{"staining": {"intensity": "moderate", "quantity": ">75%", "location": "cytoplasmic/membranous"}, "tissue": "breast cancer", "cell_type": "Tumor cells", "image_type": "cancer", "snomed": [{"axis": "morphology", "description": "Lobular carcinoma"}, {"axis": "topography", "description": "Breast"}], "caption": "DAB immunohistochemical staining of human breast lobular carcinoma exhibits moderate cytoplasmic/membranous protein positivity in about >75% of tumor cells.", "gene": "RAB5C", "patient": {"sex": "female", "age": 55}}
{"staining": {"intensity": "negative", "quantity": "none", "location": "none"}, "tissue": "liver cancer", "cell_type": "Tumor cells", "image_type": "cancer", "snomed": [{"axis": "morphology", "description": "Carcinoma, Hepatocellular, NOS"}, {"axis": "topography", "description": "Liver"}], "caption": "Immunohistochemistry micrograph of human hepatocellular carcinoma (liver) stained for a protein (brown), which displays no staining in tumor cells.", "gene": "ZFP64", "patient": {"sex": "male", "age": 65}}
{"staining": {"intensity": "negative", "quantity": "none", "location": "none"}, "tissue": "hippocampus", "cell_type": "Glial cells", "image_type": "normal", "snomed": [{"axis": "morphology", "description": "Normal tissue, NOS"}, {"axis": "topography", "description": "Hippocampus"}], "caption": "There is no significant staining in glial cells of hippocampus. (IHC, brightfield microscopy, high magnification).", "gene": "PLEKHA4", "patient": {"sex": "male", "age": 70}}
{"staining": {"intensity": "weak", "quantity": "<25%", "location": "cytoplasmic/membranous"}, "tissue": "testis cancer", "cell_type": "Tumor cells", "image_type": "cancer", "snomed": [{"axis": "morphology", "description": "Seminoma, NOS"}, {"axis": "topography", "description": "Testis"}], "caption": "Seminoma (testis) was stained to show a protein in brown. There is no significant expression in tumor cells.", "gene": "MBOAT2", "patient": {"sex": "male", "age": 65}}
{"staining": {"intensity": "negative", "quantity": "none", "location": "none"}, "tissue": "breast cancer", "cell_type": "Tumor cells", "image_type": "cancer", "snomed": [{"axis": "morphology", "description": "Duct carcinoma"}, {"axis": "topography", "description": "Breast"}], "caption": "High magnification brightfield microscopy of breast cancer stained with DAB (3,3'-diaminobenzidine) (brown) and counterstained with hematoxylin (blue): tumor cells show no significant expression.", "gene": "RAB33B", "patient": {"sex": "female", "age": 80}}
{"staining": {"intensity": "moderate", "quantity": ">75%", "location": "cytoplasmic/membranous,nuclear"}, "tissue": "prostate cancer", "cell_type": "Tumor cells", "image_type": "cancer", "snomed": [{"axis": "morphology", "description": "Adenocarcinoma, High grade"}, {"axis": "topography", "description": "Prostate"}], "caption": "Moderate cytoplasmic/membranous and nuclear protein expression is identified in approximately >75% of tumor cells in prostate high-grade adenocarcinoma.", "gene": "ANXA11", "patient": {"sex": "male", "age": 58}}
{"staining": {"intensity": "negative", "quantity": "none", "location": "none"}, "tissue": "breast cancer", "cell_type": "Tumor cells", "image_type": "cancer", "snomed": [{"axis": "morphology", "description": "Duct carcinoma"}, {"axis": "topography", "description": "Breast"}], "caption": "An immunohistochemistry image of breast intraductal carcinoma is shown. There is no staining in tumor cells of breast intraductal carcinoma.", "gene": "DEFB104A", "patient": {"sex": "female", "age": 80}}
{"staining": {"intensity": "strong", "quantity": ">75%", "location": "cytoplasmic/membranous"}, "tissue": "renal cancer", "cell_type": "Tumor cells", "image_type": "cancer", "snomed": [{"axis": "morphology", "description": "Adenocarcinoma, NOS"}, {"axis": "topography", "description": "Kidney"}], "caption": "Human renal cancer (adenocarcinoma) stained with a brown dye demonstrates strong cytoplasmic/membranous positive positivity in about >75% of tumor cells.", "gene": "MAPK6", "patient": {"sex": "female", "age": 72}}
- - -
> **Work item**
Copy the records above, keeping each line identical.

> **Output of the exercise**
{"staining": {"intensity": "moderate", "quantity": ">75%", "location": "cytoplasmic/membranous"}, "tissue": "breast cancer", "cell_type": "Tumor cells", "image_type": "cancer", "snomed": [{"axis": "morphology", "description": "Lobular carcinoma"}, {"axis": "topography", "description": "Breast"}], "caption": "DAB immunohistochemical staining of human breast lobular carcinoma exhibits moderate cytoplasmic/membranous protein positivity in about >75% of tumor cells.", "gene": "RAB5C", "patient": {"sex": "female", "age": 55}}
{"staining": {"intensity": "negative", "quantity": "none", "location": "none"}, "tissue": "liver cancer", "cell_type": "Tumor cells", "image_type": "cancer", "snomed": [{"axis": "morphology", "description": "Carcinoma, Hepatocellular, NOS"}, {"axis": "topography", "description": "Liver"}], "caption": "Immunohistochemistry micrograph of human hepatocellular carcinoma (liver) stained for a protein (brown), which displays no staining in tumor cells.", "gene": "ZFP64", "patient": {"sex": "male", "age": 65}}
{"staining": {"intensity": "negative", "quantity": "none", "location": "none"}, "tissue": "hippocampus", "cell_type": "Glial cells", "image_type": "normal", "snomed": [{"axis": "morphology", "description": "Normal tissue, NOS"}, {"axis": "topography", "description": "Hippocampus"}], "caption": "There is no significant staining in glial cells of hippocampus. (IHC, brightfield microscopy, high magnification).", "gene": "PLEKHA4", "patient": {"sex": "male", "age": 70}}
{"staining": {"intensity": "weak", "quantity": "<25%", "location": "cytoplasmic/membranous"}, "tissue": "testis cancer", "cell_type": "Tumor cells", "image_type": "cancer", "snomed": [{"axis": "morphology", "description": "Seminoma, NOS"}, {"axis": "topography", "description": "Testis"}], "caption": "Seminoma (testis) was stained to show a protein in brown. There is no significant expression in tumor cells.", "gene": "MBOAT2", "patient": {"sex": "male", "age": 65}}
{"staining": {"intensity": "negative", "quantity": "none", "location": "none"}, "tissue": "breast cancer", "cell_type": "Tumor cells", "image_type": "cancer", "snomed": [{"axis": "morphology", "description": "Duct carcinoma"}, {"axis": "topography", "description": "Breast"}], "caption": "High magnification brightfield microscopy of breast cancer stained with DAB (3,3'-diaminobenzidine) (brown) and counterstained with hematoxylin (blue): tumor cells show no significant expression.", "gene": "RAB33B", "patient": {"sex": "female", "age": 80}}
{"staining": {"intensity": "moderate", "quantity": ">75%", "location": "cytoplasmic/membranous,nuclear"}, "tissue": "prostate cancer", "cell_type": "Tumor cells", "image_type": "cancer", "snomed": [{"axis": "morphology", "description": "Adenocarcinoma, High grade"}, {"axis": "topography", "description": "Prostate"}], "caption": "Moderate cytoplasmic/membranous and nuclear protein expression is identified in approximately >75% of tumor cells in prostate high-grade adenocarcinoma.", "gene": "ANXA11", "patient": {"sex": "male", "age": 58}}
{"staining": {"intensity": "negative", "quantity": "none", "location": "none"}, "tissue": "breast cancer", "cell_type": "Tumor cells", "image_type": "cancer", "snomed": [{"axis": "morphology", "description": "Duct carcinoma"}, {"axis": "topography", "description": "Breast"}], "caption": "An immunohistochemistry image of breast intraductal carcinoma is shown. There is no staining in tumor cells of breast intraductal carcinoma.", "gene": "DEFB104A", "patient": {"sex": "female", "age": 80}}
{"staining": {"intensity": "strong", "quantity": ">75%", "location": "cytoplasmic/membranous"}, "tissue": "renal cancer", "cell_type": "Tumor cells", "image_type": "cancer", "snomed": [{"axis": "morphology", "description": "Adenocarcinoma, NOS"}, {"axis": "topography", "description": "Kidney"}], "caption": "Human renal cancer (adenocarcinoma) stained with a brown dye demonstrates strong cytoplasmic/membranous positive positivity in about >75% of tumor cells.", "gene": "MAPK6", "patient": {"sex": "female", "age": 72}}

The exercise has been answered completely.